Ron. Lavalette has been widely published in both print and pixel forms. His first chapbook, Fallen Away, is now available from Finishing Line Press, and a reasonable sample of his work can be found at Eggs Over Tokyo.
Care to laugh? Perchance to shiver?
Maybe explore notions and foreign beliefs,
Or wander the depth of human emotion?
What if you could learn something about yourself
You’ve never imagined?
You can tell your tale.
The Muses claim monopoly on these wonders,
But I say every being is a bard.
Luke Swanson is a fledgling author from Oklahoma City. He has a novel and a handful of short stories featured in anthologies from Limitless Publishing.
In my teens, when it wasn’t safe to go home after school, I’d hide out in the library.
To fool the librarians into thinking I belonged there, I flipped through books and magazines.
In this way I slipped into an intimacy with words from which I have yet to recover.
Bob Thurber is the author of “Paperboy: A Dysfunctional Novel” and two collections of stories. A celebrated master of Flash and Micro Fiction, his work has appeared in 60 anthologies, received dozens of awards, and been used in schools and colleges throughout the world. He resides in Massachusetts where, though legally blind, he continues to write every day. Visit his website at BobThurber.net.

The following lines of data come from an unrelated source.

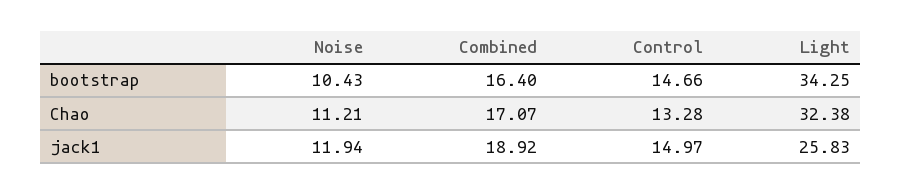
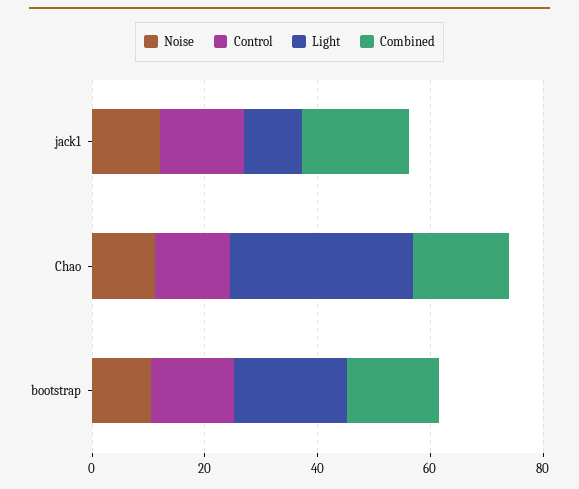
  {
    "Noise": {
      "bootstrap": 10.43,
      "Chao": 11.21,
      "jack1": 11.94
    },
    "Combined": {
      "bootstrap": 16.4,
      "Chao": 17.07,
      "jack1": 18.92
    },
    "Control": {
      "bootstrap": 14.66,
      "Chao": 13.28,
      "jack1": 14.97
    },
    "Light": {
-     "bootstrap": 34.25,
+     "bootstrap": 20,
      "Chao": 32.38,
-     "jack1": 25.83
+     "jack1": 10
    }
  }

Create a universe. Twist a hand and just let the galaxies flow through your fingertips. Obsess over tiny details: the colour of a flower, that specific shade of orange in the evening sky. Scatter moons into orbit like grains of sand.
That is what it means to be a God.
Isla is a fourteen-year-old aspiring author doing her very best to get her ideas across. Hopefully after exams she’ll have more time to write!